* **Task prompt**: Images excluded, repeat each entry below exactly.

Records from a collection
+---+

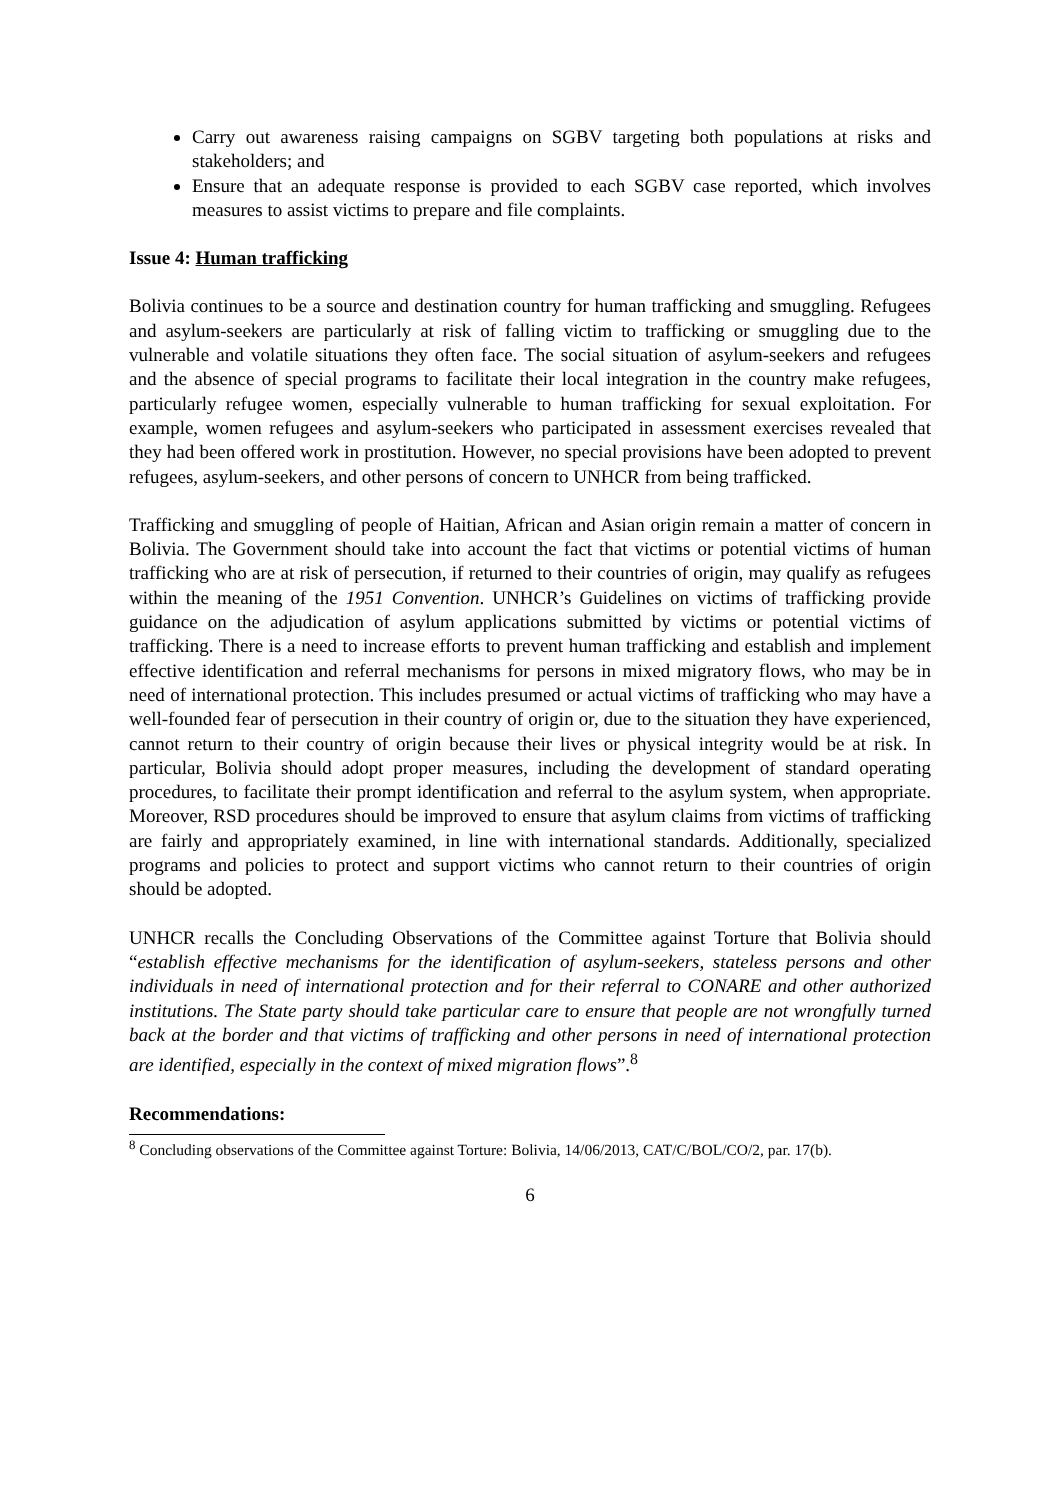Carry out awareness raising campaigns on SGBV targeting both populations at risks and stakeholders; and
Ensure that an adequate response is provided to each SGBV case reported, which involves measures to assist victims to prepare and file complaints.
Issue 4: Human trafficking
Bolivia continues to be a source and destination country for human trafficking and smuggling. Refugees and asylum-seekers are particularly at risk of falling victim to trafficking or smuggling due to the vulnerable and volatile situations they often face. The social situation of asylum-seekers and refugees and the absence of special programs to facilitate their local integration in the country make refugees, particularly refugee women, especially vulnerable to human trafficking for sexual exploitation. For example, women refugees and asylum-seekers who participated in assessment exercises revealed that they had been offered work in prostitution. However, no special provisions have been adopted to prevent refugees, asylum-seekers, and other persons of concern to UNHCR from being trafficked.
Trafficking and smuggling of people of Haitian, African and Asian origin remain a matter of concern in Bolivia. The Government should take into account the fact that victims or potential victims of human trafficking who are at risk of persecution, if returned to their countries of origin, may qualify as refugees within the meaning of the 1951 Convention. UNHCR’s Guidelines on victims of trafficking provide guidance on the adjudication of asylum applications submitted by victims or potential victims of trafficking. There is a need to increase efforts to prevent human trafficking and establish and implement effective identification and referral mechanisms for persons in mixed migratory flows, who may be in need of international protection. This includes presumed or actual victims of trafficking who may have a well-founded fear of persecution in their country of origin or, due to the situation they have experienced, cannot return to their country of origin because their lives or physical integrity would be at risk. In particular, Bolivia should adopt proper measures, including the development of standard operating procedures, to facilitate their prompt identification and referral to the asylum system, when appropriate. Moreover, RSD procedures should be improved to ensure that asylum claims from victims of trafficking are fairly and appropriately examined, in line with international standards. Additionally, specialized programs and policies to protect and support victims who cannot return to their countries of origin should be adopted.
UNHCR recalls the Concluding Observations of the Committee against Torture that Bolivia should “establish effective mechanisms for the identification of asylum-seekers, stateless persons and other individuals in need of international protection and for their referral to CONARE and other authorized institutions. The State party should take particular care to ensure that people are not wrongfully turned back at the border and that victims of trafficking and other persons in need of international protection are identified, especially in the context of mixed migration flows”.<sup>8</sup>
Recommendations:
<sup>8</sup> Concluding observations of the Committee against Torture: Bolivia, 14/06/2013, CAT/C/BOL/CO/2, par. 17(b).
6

+---+

* **Finished exercise**:
Carry out awareness raising campaigns on SGBV targeting both populations at risks and stakeholders; and
Ensure that an adequate response is provided to each SGBV case reported, which involves measures to assist victims to prepare and file complaints.
Issue 4: Human trafficking
Bolivia continues to be a source and destination country for human trafficking and smuggling. Refugees and asylum-seekers are particularly at risk of falling victim to trafficking or smuggling due to the vulnerable and volatile situations they often face. The social situation of asylum-seekers and refugees and the absence of special programs to facilitate their local integration in the country make refugees, particularly refugee women, especially vulnerable to human trafficking for sexual exploitation. For example, women refugees and asylum-seekers who participated in assessment exercises revealed that they had been offered work in prostitution. However, no special provisions have been adopted to prevent refugees, asylum-seekers, and other persons of concern to UNHCR from being trafficked.
Trafficking and smuggling of people of Haitian, African and Asian origin remain a matter of concern in Bolivia. The Government should take into account the fact that victims or potential victims of human trafficking who are at risk of persecution, if returned to their countries of origin, may qualify as refugees within the meaning of the 1951 Convention. UNHCR’s Guidelines on victims of trafficking provide guidance on the adjudication of asylum applications submitted by victims or potential victims of trafficking. There is a need to increase efforts to prevent human trafficking and establish and implement effective identification and referral mechanisms for persons in mixed migratory flows, who may be in need of international protection. This includes presumed or actual victims of trafficking who may have a well-founded fear of persecution in their country of origin or, due to the situation they have experienced, cannot return to their country of origin because their lives or physical integrity would be at risk. In particular, Bolivia should adopt proper measures, including the development of standard operating procedures, to facilitate their prompt identification and referral to the asylum system, when appropriate. Moreover, RSD procedures should be improved to ensure that asylum claims from victims of trafficking are fairly and appropriately examined, in line with international standards. Additionally, specialized programs and policies to protect and support victims who cannot return to their countries of origin should be adopted.
UNHCR recalls the Concluding Observations of the Committee against Torture that Bolivia should “establish effective mechanisms for the identification of asylum-seekers, stateless persons and other individuals in need of international protection and for their referral to CONARE and other authorized institutions. The State party should take particular care to ensure that people are not wrongfully turned back at the border and that victims of trafficking and other persons in need of international protection are identified, especially in the context of mixed migration flows”.<sup>8</sup>
Recommendations:
<sup>8</sup> Concluding observations of the Committee against Torture: Bolivia, 14/06/2013, CAT/C/BOL/CO/2, par. 17(b).
6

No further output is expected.